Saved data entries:
━━━━━━━━━━━━━━━━

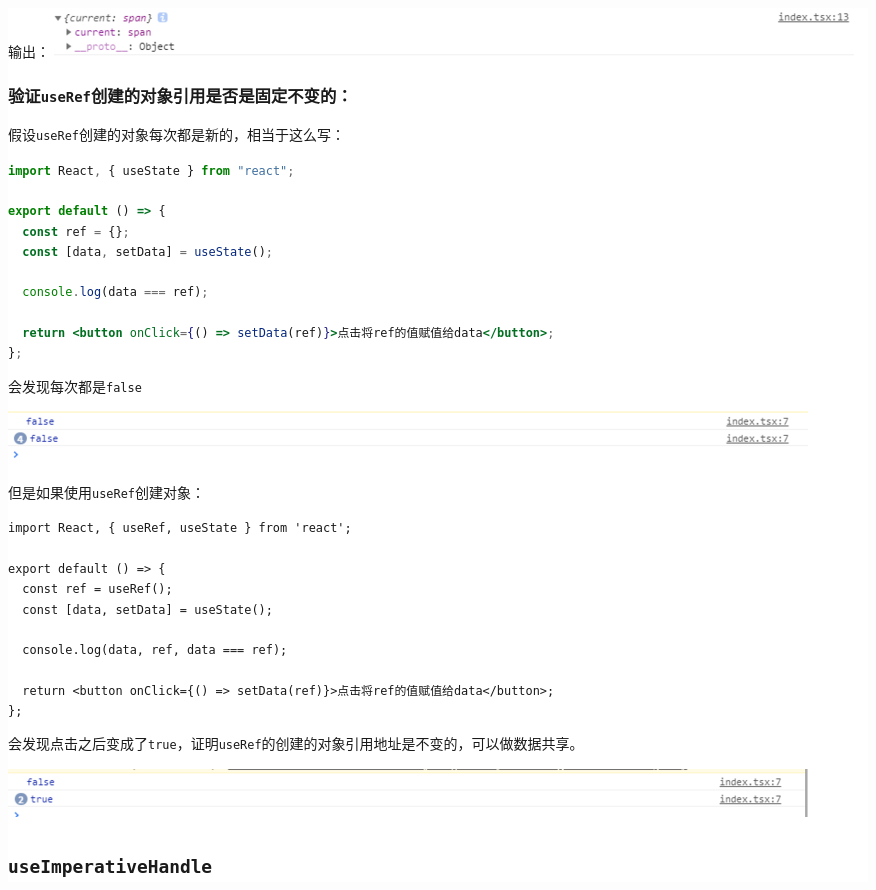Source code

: 输出：
![image.png](./images/1763323073-5e83f8b5d2542_articlex.png)

### 验证`useRef`创建的对象引用是否是固定不变的：

假设`useRef`创建的对象每次都是新的，相当于这么写：

```jsx
import React, { useState } from "react";

export default () => {
  const ref = {};
  const [data, setData] = useState();

  console.log(data === ref);

  return <button onClick={() => setData(ref)}>点击将ref的值赋值给data</button>;
};
```

会发现每次都是`false`

![image.png](./images/3822368680-5e84017e86eed_articlex.png)

但是如果使用`useRef`创建对象：

```
import React, { useRef, useState } from 'react';

export default () => {
  const ref = useRef();
  const [data, setData] = useState();

  console.log(data, ref, data === ref);

  return <button onClick={() => setData(ref)}>点击将ref的值赋值给data</button>;
};
```

会发现点击之后变成了`true`，证明`useRef`的创建的对象引用地址是不变的，可以做数据共享。

![image.png](./images/286406899-5e8401d9ec7ca_articlex.png)

## `useImperativeHandle`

━━━━━━━━━━━━━━━━

- Problem to work on
Where an entry holds an image, drop the image and copy the remaining text exactly.

- Output of the exercise
Source code

: 输出：
![image.png](./images/1763323073-5e83f8b5d2542_articlex.png)

### 验证`useRef`创建的对象引用是否是固定不变的：

假设`useRef`创建的对象每次都是新的，相当于这么写：

```jsx
import React, { useState } from "react";

export default () => {
  const ref = {};
  const [data, setData] = useState();

  console.log(data === ref);

  return <button onClick={() => setData(ref)}>点击将ref的值赋值给data</button>;
};
```

会发现每次都是`false`

![image.png](./images/3822368680-5e84017e86eed_articlex.png)

但是如果使用`useRef`创建对象：

```
import React, { useRef, useState } from 'react';

export default () => {
  const ref = useRef();
  const [data, setData] = useState();

  console.log(data, ref, data === ref);

  return <button onClick={() => setData(ref)}>点击将ref的值赋值给data</button>;
};
```

会发现点击之后变成了`true`，证明`useRef`的创建的对象引用地址是不变的，可以做数据共享。

![image.png](./images/286406899-5e8401d9ec7ca_articlex.png)

## `useImperativeHandle`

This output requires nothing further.